## ACTIVITIES
a) According to the report on the EMEA server virtualization market, what figures show that the market is shifting toward paid hypervisors?
b) Carry on the report on the EMEA server virtualization market from its final sentence.

══ SOURCE DOCUMENT

EMEA Server Virtualization Market: IDC Sees Signs of Early Recovery in 4Q09

According to IDC’s EMEA Quarterly Server Virtualization Tracker, 17.7 percent of all new servers shipped in EMEA in the fourth quarter of 2009 (4Q09) were virtualized, an increase from 16.31 percent in 4Q08. Actual shipments increased year over year for the first time since 4Q08, rising 2.8 percent to 110,000 physical servers.

EMEA virtualization software revenue also increased for the first time in year, recording 3.9 percent growth year on year in 4Q09 to $158 million. Virtualization licenses distributed grew year on year by 8.54 percent to 158,000. The EMEA server virtualization market continues to shift towards the use of paid hypervisors, with paid virtualization software now running on 71.7 percent of all new server hardware shipments virtualized in 4Q09 compared to the 60.7 percent recorded in 4Q08.

════
══ DATA UNDER STUDY

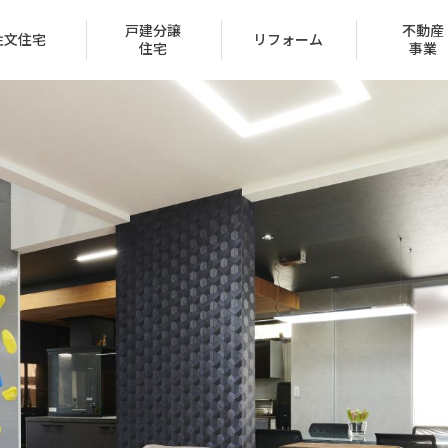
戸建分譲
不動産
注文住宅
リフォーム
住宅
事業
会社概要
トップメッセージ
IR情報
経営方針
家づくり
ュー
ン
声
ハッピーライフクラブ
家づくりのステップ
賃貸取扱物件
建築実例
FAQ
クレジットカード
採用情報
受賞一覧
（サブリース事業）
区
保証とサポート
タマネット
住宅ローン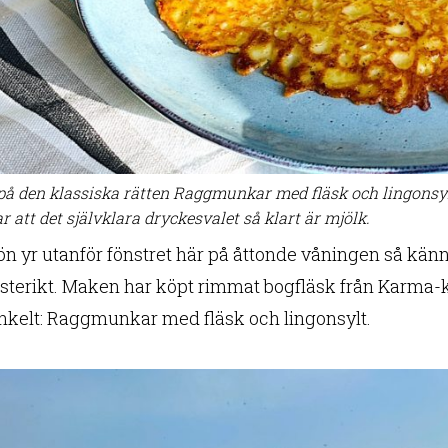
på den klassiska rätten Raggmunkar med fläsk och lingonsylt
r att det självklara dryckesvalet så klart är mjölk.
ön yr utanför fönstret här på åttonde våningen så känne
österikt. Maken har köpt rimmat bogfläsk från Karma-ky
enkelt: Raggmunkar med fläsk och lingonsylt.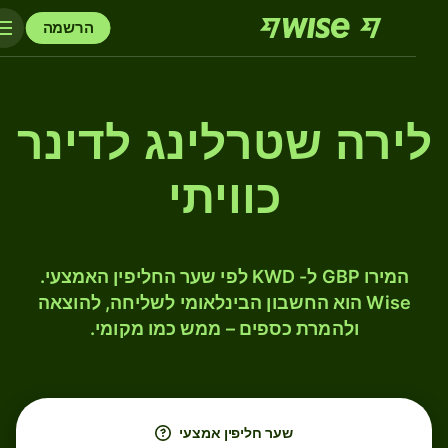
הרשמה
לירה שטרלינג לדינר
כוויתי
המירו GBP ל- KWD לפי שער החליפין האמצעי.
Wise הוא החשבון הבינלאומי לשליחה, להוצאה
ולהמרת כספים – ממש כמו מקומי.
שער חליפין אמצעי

════

## YOUR WRITTEN ANSWERS
a) Paid virtualization software ran on 71.7 percent of all new virtualized server shipments in 4Q09, up from 60.7 percent in 4Q08.

b)
For the full 2009, 355,000 virtualized servers and 485,000 virtualization software licenses were shipped, representing a decline of 14.4 percent and 8.2 percent, respectively, on the previous year.

“In the fourth quarter of 2009, IDC observed a number of signs of an upturn in the server virtualization marketplace,” said Nathaniel Martinez, program director, IDC EMEA Systems and Infrastructure Solutions. “The availability of CPU upgrades and corporate mandates for their IT infrastructure to go ‘virtual’ prompted many organizations to initiate long delayed technology refreshes.”

Western Europe continues to lead the way in terms of mainstream adoption of server virtualization technology, with 20.2 percent of new servers shipped in 4Q09 virtualized compared to 19.3 percent a year ago. However, the CEMA region is rapidly bucking that trend with 11.02 percent of new servers shipped in the region virtualized compared to 8.3 percent to the same quarter a year ago.

“Virtualization adoption is accelerating in CEMA. Organizations in the region have had difficulties raising capital following the economic downturn, and so turn to virtualization to continue expanding their server infrastructure,” said Mohamed Hefny, research analyst, Systems and Infrastructure Solutions, IDC CEMA.

“Server virtualization has become the default build for new application deployments, and server refreshes among many European organizations, and this is having a profound impact on IT infrastructure directions,” said Martinez.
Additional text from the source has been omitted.